Podcast Playlist

Phoebe Judge on making her hit true crime podcast, Criminal

For someone who makes a hit true crime podcast, Phoebe Judge doesn't listen to a lot of true crime.

'I think we've chosen a very lucky topic.'

Phoebe Judge is the co-creator and host of hit true crime podcast Criminal. While in town for the Hot Docs Podcast festival she let us sneak a peek at her podcast feed. (Justin Cook)

Surprisingly, for someone who makes a hit true crime podcast, Phoebe Judge doesn't listen to a lot of other shows in her genre.

"I mean, we we just keep our heads down and we make the show," Judge, the co-creator and host of Criminal, told Podcast Playlist host Lindsay Michael.

Whether the episode is about spending the day in an Austin, Texas police car, or talking to a kid who went on the run with his parents, or delving into the for-profit prison system, Criminal's success lies in its broad definition of crime.

"I think we've chosen a very lucky topic," she said.

Over a hundred episodes later, Judge and her co-creator Lauren Spohrer are in no danger of running out of ideas.

"I've always thought that a real true crime fan listening to Criminal might be a little bit disappointed," she said. "It is a true crime show but it's also just a show about the human experience."

She and her producers are particular about the kinds of stories they choose to explore.

They don't talk to historians, lawmakers, experts or politicians. They search, instead, for those with a personal connection with the event. 

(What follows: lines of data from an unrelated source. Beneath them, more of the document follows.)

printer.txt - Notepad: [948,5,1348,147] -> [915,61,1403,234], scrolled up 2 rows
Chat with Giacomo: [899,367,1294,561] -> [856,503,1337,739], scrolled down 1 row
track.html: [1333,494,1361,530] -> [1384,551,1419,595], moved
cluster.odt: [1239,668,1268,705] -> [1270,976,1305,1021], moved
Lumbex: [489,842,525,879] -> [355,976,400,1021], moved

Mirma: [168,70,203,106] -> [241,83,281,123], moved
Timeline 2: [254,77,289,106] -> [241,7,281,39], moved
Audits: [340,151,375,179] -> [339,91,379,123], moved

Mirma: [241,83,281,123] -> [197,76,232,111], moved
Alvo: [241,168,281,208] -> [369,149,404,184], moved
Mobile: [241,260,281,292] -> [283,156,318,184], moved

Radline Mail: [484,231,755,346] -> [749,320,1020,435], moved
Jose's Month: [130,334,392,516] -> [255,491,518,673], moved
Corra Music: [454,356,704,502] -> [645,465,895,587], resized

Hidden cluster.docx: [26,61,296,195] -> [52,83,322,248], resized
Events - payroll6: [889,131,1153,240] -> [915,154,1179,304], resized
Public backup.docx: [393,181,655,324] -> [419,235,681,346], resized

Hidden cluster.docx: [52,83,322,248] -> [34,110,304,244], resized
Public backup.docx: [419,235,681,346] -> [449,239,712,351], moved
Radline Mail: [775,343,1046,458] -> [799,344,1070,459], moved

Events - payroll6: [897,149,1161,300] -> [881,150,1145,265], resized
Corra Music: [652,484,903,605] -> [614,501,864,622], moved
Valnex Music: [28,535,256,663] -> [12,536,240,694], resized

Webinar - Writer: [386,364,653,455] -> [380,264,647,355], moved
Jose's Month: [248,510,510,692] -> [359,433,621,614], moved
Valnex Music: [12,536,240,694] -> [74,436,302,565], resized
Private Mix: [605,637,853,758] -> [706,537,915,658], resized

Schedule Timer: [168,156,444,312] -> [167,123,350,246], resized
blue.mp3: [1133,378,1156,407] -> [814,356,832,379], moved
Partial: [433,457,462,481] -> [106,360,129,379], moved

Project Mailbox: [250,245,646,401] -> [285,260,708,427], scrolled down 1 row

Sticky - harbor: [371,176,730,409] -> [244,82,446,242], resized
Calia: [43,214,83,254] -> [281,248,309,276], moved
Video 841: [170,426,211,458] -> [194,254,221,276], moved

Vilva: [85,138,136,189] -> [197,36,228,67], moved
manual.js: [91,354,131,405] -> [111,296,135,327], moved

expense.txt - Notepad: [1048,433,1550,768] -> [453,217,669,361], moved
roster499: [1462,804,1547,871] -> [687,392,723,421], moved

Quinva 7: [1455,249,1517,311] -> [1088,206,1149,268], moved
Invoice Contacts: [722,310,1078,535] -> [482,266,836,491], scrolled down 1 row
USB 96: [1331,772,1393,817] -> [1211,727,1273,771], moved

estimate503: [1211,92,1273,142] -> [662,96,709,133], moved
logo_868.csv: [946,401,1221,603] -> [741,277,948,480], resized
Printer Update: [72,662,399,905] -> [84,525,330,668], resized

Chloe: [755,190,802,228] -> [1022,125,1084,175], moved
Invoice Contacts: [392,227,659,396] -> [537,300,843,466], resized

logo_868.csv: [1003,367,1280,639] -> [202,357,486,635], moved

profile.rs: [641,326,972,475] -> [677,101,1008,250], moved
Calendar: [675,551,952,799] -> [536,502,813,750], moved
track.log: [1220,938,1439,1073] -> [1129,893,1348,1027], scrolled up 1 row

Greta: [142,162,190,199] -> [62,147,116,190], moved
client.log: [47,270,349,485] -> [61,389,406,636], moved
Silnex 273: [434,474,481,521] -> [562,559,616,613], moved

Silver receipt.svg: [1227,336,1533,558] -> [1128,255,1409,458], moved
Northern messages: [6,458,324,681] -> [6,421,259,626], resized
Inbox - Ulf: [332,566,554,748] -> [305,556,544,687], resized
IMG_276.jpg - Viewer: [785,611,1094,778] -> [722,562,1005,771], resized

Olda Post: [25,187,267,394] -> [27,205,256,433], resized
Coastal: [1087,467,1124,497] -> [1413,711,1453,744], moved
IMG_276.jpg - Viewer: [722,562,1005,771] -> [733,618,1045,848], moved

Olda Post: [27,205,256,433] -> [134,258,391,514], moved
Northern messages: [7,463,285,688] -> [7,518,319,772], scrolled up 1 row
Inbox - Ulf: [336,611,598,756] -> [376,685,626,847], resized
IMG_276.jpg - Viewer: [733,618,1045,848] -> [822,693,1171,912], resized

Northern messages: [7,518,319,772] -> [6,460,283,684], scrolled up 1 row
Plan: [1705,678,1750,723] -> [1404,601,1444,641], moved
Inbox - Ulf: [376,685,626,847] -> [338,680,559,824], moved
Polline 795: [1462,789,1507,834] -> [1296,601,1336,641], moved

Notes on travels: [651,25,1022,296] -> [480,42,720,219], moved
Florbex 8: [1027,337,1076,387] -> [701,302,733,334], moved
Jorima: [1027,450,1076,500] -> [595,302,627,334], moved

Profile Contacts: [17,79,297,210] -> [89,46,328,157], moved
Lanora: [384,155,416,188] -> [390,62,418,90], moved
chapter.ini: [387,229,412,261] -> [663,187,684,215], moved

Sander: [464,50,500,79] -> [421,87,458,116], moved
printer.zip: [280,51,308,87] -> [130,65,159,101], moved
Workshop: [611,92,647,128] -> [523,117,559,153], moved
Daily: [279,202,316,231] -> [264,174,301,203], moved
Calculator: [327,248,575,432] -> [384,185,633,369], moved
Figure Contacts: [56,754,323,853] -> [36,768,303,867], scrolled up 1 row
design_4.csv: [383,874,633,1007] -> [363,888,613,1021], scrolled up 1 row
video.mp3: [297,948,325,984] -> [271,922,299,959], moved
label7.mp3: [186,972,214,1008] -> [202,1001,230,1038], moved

"We really like to talk to someone who's a character," she said.

Surprise is also a key element to each episode; she calls it a "Criminal twist."

Four years in, the show producers instinctively know a Criminal story when they see it.

"We sit around and look at each other and pitch story ideas and we kind of know. 'Well that's a Criminal story.' We've created this aesthetic."

The four year itch

Earlier this year, Judge and her production team launched This Is Love, a new podcast, this time all about love.

"It was our time to stretch our wings and try something new," she said.

Love seemed like a natural follow to crime because they could take the same broad approach when searching for stories.

"They're both rather taboo. They're both things we experience in different ways," she said.

"We want to know about people's experiences who have been involved in crime or in love because we know that at any moment we have the possibility to step over to that other side," she explained.

"It's just, are we going to go into this unknown?"

Even though it was hard work to make the show, for Judge, it was cathartic. She was happy to do it.

"It gives a good break from Criminal for a minute. And I think it's made Criminal stronger," she admitted.